I`ll tray to build one.
But where can I find the lamp base??

6 replies

http://grandbrass.com/

they have more lamp parts than the American Gov't. has Bull Shirt. :P

Seriously, they will have everything you need & then some.

this link DOES work by the way....I checked it personally.

uh, Goodwill? That's where I got mine.

Ok cool, but the thing is: I'm in Brazil...

I don't know what is Goodwill!!
I googled it and I found a company that finds job for people and a auction website for antique stuff...

I need a store that sells stuff online...
I'll keep searching for it

Thanks

Goodwill is an American business thing....it exists nowhere but here in America(as far as I know anyway).

They sell used stuff that(usually) still has life left in it....things like clothes, electronics, furniture, books, you name it. If 1 or 2 people can carry it, they sell it.

Hmmmm, that complicates matters a bit.

Do you have a Paypal Account? Ebay might have some listings.

just to let everyone know, Here in America, if you need something cut to size(wood, metal, plastic, etc) there is almost always somewhere you can take your material & get it cut to size....for a price(usually $5 for the whole job or less). If you know someone with the proper tools, they just MIGHT cut it for you for free. talk REALLY REALLY sweet to them. LOL

Great project. We Commodore Amiga computer users from years gone by remember first seeing Luxo JR on our light-years-ahead-but-publically-rejected platform!

4 replies

Oh man, you are so lucky! I'd give anything to have seen Luxo Jr. back when it was first released years ago! Awesome!

This was back in the late 80's! IBM (Windows) machines were still greenscreen, Mac's were still black and white, and the AMiga was capable of 100,000 colors (using halftone mode I believe) onscreen at once! In fact when these companies started making life-like graphics, the Amiga was the only platform capable of this kind of graphics. They used an item called a "Video Toaster." The IBM world whined about Newtek not making them a video toaster. So, since the IBM machines were not capable of this kind of power, Newtek sold them to the IBM world by literally making a deal with Commodroe where they put a "NEWTEK VIDEO TOASTER" sticker over an AMIGA computer's AMIGA sticker, installed the Toaster (it was a card), and called te whole unit the video toaster!
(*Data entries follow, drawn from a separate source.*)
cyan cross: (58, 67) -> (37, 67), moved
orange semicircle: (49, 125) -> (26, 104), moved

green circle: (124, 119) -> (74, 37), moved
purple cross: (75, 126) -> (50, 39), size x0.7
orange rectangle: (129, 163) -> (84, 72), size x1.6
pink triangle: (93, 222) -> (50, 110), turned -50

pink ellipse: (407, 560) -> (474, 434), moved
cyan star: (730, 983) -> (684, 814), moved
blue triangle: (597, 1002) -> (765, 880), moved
Basically when they plugged the toaster unit into the IBM, it bypassed the IBM and did the work as an AMIGA.

i have an Apple IIe and it was not greenscreen it had and still does 16 colors... or i think you are talking about the Macintosh models but that was a little bit later...
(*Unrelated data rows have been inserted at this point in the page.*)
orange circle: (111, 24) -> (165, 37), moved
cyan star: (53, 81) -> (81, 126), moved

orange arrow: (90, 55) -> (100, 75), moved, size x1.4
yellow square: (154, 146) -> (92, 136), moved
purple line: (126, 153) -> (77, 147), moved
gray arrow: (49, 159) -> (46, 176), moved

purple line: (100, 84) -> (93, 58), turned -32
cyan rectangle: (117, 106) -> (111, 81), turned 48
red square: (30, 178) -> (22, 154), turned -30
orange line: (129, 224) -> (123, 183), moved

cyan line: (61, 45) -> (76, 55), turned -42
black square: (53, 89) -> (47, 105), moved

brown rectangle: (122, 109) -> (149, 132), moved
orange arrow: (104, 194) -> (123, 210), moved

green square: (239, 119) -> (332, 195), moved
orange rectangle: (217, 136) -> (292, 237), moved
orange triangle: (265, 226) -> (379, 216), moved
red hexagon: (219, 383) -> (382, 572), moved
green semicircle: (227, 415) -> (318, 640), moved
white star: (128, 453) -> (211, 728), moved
yup - you are right. I never could have foreseen back then that eventually I would end up in the Mac world as I am today. They finally have caught up to the old AMIGA system in user friendliness, stability, and and ease of use.
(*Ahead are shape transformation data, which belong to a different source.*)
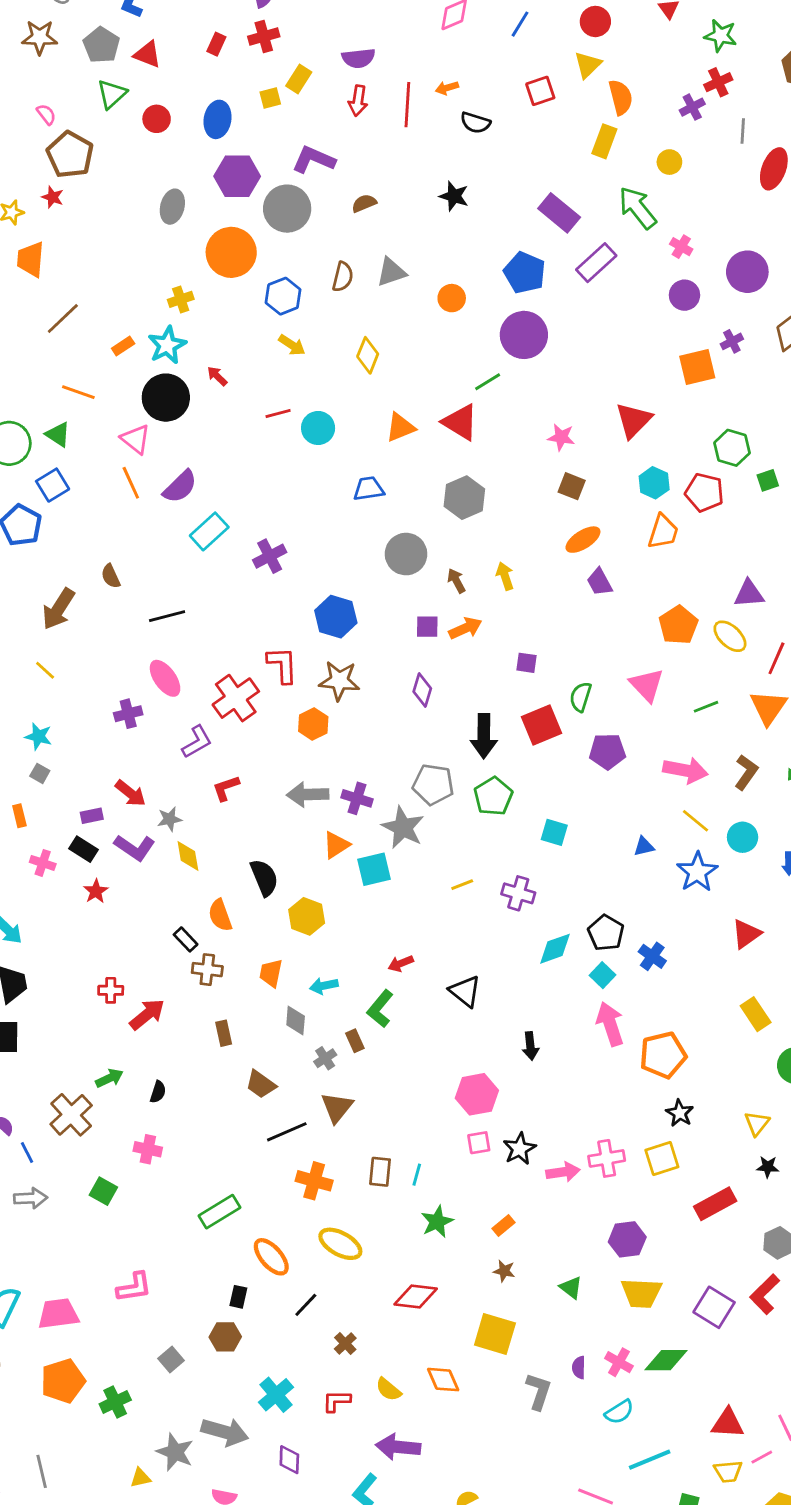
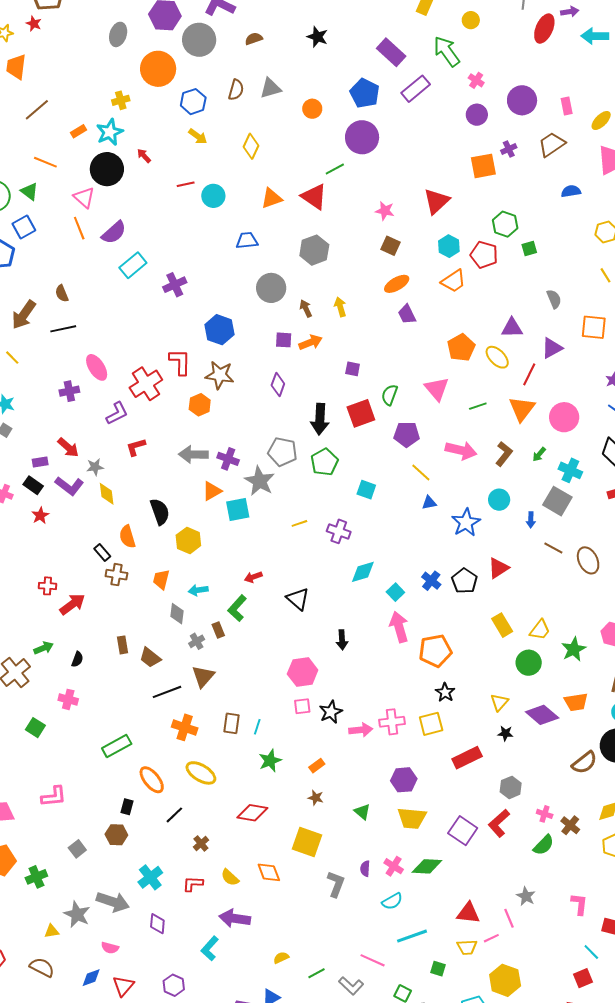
orange trapezoid: (663, 532) -> (453, 281), turned 36
black line: (167, 616) -> (63, 329), moved
yellow line: (696, 821) -> (421, 472), moved
black pentagon: (606, 933) -> (464, 581), moved
brown rectangle: (224, 1033) -> (123, 645), moved

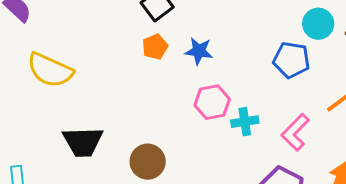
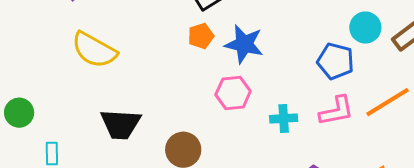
blue star: (199, 51) -> (244, 44), size x1.4
pink hexagon: (212, 102) -> (233, 93), moved
pink L-shape: (295, 132) -> (336, 111), moved, turned -150

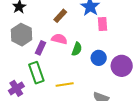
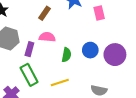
pink rectangle: (102, 24) -> (99, 13), moved
green semicircle: (77, 49) -> (66, 55), moved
However, I am fickle. I do not care which platform i am using as long as it is fast, logical, and i have control over what i want to do.

I am fairly competent in Windows and Mac as I have used both extensively through the years - going back and forth between them until a good machine finally was re-invented. After being on an AMIGA so many years ago, I was spoiled. Right now I know Windows 7 is stable (finally!), but Microsoft's approach to things is so much more complicated (wasted time/effort) to get simple tasks done that I am in OS X for now. I would like to see a Windows that is truly as logical and user friendly as OS X to be made (and I believe they can - they just need to get someone involved who is used to REALLY simplifying things instead of their usual "simplifying" by adding 3 more steps to a simple task). A good competition between Mac and Microsoft could only bring better machines to market.

I see they are getting ready to release a new Amiga (or so they say - again) - I miss a lot of the little extra things it had - especially not needing to go to a menu to shutdown - just hit the power switch and your done - an almost 30 year old trick to be re-invented in modern times!

I have the honor and privilege to say that this lamp looks just as awesome in person! Congrats on being featured in a newsletter!

1 reply

Aw, Thanks Danger is my middle name! But you know, the MF definitely wouldn't have been as enjoyable for me without you there! Have a good time at Olin!

thanks Gonzalo Ruiz! Good luck with all of your future builds!